§ Materials provided:
BEGIN
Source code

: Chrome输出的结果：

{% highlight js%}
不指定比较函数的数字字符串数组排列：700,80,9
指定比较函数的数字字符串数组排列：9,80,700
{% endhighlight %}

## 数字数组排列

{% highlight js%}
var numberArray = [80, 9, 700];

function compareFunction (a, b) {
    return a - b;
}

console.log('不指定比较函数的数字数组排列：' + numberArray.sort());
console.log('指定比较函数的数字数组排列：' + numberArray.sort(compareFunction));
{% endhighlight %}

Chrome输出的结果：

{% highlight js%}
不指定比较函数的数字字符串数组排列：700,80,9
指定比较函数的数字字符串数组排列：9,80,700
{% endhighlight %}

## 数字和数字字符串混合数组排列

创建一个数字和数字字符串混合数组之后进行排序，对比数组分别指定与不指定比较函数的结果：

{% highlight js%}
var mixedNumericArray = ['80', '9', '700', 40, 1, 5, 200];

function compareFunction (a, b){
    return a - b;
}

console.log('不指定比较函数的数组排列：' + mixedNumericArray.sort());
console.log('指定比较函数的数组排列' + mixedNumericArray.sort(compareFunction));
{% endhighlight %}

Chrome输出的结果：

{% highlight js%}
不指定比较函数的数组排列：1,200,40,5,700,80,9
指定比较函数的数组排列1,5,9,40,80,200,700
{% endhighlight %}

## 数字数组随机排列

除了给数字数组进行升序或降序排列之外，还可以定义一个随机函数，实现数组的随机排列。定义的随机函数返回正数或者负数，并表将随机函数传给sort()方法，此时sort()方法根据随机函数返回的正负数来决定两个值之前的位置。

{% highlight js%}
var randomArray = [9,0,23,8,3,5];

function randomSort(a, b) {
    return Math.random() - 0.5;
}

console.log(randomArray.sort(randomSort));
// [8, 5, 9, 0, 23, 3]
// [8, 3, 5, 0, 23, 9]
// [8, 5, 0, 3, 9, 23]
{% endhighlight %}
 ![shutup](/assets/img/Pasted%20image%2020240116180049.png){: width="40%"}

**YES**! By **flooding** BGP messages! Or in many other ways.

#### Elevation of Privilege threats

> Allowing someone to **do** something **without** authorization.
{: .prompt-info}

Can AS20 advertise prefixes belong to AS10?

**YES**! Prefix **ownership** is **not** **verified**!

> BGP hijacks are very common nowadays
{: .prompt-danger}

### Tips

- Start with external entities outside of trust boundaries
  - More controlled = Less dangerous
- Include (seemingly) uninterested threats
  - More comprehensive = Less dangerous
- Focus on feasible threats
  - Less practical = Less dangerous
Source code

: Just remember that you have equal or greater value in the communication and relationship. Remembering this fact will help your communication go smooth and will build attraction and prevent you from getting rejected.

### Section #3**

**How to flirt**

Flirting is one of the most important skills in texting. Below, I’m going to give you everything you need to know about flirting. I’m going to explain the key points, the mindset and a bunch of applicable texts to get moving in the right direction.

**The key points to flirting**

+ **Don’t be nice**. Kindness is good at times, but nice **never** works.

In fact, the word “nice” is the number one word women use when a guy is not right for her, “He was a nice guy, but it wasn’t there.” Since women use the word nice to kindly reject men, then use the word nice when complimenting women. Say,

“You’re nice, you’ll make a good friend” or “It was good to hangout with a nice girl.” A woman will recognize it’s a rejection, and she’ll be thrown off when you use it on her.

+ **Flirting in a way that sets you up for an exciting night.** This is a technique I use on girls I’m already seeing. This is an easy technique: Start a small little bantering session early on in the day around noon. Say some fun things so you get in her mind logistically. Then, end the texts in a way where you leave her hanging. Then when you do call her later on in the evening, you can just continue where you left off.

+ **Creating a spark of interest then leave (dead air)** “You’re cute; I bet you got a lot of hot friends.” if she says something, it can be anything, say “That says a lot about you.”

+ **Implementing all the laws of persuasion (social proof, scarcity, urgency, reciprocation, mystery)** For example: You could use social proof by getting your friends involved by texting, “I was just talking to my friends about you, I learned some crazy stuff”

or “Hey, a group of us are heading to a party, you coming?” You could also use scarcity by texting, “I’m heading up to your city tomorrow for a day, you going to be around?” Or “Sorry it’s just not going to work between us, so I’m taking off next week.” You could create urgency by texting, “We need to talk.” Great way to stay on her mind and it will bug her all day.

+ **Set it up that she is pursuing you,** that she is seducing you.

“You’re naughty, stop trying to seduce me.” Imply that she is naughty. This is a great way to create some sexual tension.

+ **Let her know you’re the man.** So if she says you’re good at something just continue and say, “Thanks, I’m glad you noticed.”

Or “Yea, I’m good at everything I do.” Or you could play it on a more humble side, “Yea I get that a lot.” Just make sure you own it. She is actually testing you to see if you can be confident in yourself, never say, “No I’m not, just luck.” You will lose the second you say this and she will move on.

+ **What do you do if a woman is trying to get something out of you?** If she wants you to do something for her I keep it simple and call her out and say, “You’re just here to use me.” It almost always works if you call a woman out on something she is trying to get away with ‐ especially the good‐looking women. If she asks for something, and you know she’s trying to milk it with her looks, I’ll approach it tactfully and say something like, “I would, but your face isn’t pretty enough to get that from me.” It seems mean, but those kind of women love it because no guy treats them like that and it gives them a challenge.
END
§ Exercise aim: Copy out every line of the entries above verbatim, with no changes.

§ Answer for the task:
Source code

: Chrome输出的结果：

{% highlight js%}
不指定比较函数的数字字符串数组排列：700,80,9
指定比较函数的数字字符串数组排列：9,80,700
{% endhighlight %}

## 数字数组排列

{% highlight js%}
var numberArray = [80, 9, 700];

function compareFunction (a, b) {
    return a - b;
}

console.log('不指定比较函数的数字数组排列：' + numberArray.sort());
console.log('指定比较函数的数字数组排列：' + numberArray.sort(compareFunction));
{% endhighlight %}

Chrome输出的结果：

{% highlight js%}
不指定比较函数的数字字符串数组排列：700,80,9
指定比较函数的数字字符串数组排列：9,80,700
{% endhighlight %}

## 数字和数字字符串混合数组排列

创建一个数字和数字字符串混合数组之后进行排序，对比数组分别指定与不指定比较函数的结果：

{% highlight js%}
var mixedNumericArray = ['80', '9', '700', 40, 1, 5, 200];

function compareFunction (a, b){
    return a - b;
}

console.log('不指定比较函数的数组排列：' + mixedNumericArray.sort());
console.log('指定比较函数的数组排列' + mixedNumericArray.sort(compareFunction));
{% endhighlight %}

Chrome输出的结果：

{% highlight js%}
不指定比较函数的数组排列：1,200,40,5,700,80,9
指定比较函数的数组排列1,5,9,40,80,200,700
{% endhighlight %}

## 数字数组随机排列

除了给数字数组进行升序或降序排列之外，还可以定义一个随机函数，实现数组的随机排列。定义的随机函数返回正数或者负数，并表将随机函数传给sort()方法，此时sort()方法根据随机函数返回的正负数来决定两个值之前的位置。

{% highlight js%}
var randomArray = [9,0,23,8,3,5];

function randomSort(a, b) {
    return Math.random() - 0.5;
}

console.log(randomArray.sort(randomSort));
// [8, 5, 9, 0, 23, 3]
// [8, 3, 5, 0, 23, 9]
// [8, 5, 0, 3, 9, 23]
{% endhighlight %}
 ![shutup](/assets/img/Pasted%20image%2020240116180049.png){: width="40%"}

**YES**! By **flooding** BGP messages! Or in many other ways.

#### Elevation of Privilege threats

> Allowing someone to **do** something **without** authorization.
{: .prompt-info}

Can AS20 advertise prefixes belong to AS10?

**YES**! Prefix **ownership** is **not** **verified**!

> BGP hijacks are very common nowadays
{: .prompt-danger}

### Tips

- Start with external entities outside of trust boundaries
  - More controlled = Less dangerous
- Include (seemingly) uninterested threats
  - More comprehensive = Less dangerous
- Focus on feasible threats
  - Less practical = Less dangerous
Source code

: Just remember that you have equal or greater value in the communication and relationship. Remembering this fact will help your communication go smooth and will build attraction and prevent you from getting rejected.

### Section #3**

**How to flirt**

Flirting is one of the most important skills in texting. Below, I’m going to give you everything you need to know about flirting. I’m going to explain the key points, the mindset and a bunch of applicable texts to get moving in the right direction.

**The key points to flirting**

+ **Don’t be nice**. Kindness is good at times, but nice **never** works.

In fact, the word “nice” is the number one word women use when a guy is not right for her, “He was a nice guy, but it wasn’t there.” Since women use the word nice to kindly reject men, then use the word nice when complimenting women. Say,

“You’re nice, you’ll make a good friend” or “It was good to hangout with a nice girl.” A woman will recognize it’s a rejection, and she’ll be thrown off when you use it on her.

+ **Flirting in a way that sets you up for an exciting night.** This is a technique I use on girls I’m already seeing. This is an easy technique: Start a small little bantering session early on in the day around noon. Say some fun things so you get in her mind logistically. Then, end the texts in a way where you leave her hanging. Then when you do call her later on in the evening, you can just continue where you left off.

+ **Creating a spark of interest then leave (dead air)** “You’re cute; I bet you got a lot of hot friends.” if she says something, it can be anything, say “That says a lot about you.”

+ **Implementing all the laws of persuasion (social proof, scarcity, urgency, reciprocation, mystery)** For example: You could use social proof by getting your friends involved by texting, “I was just talking to my friends about you, I learned some crazy stuff”

or “Hey, a group of us are heading to a party, you coming?” You could also use scarcity by texting, “I’m heading up to your city tomorrow for a day, you going to be around?” Or “Sorry it’s just not going to work between us, so I’m taking off next week.” You could create urgency by texting, “We need to talk.” Great way to stay on her mind and it will bug her all day.

+ **Set it up that she is pursuing you,** that she is seducing you.

“You’re naughty, stop trying to seduce me.” Imply that she is naughty. This is a great way to create some sexual tension.

+ **Let her know you’re the man.** So if she says you’re good at something just continue and say, “Thanks, I’m glad you noticed.”

Or “Yea, I’m good at everything I do.” Or you could play it on a more humble side, “Yea I get that a lot.” Just make sure you own it. She is actually testing you to see if you can be confident in yourself, never say, “No I’m not, just luck.” You will lose the second you say this and she will move on.

+ **What do you do if a woman is trying to get something out of you?** If she wants you to do something for her I keep it simple and call her out and say, “You’re just here to use me.” It almost always works if you call a woman out on something she is trying to get away with ‐ especially the good‐looking women. If she asks for something, and you know she’s trying to milk it with her looks, I’ll approach it tactfully and say something like, “I would, but your face isn’t pretty enough to get that from me.” It seems mean, but those kind of women love it because no guy treats them like that and it gives them a challenge.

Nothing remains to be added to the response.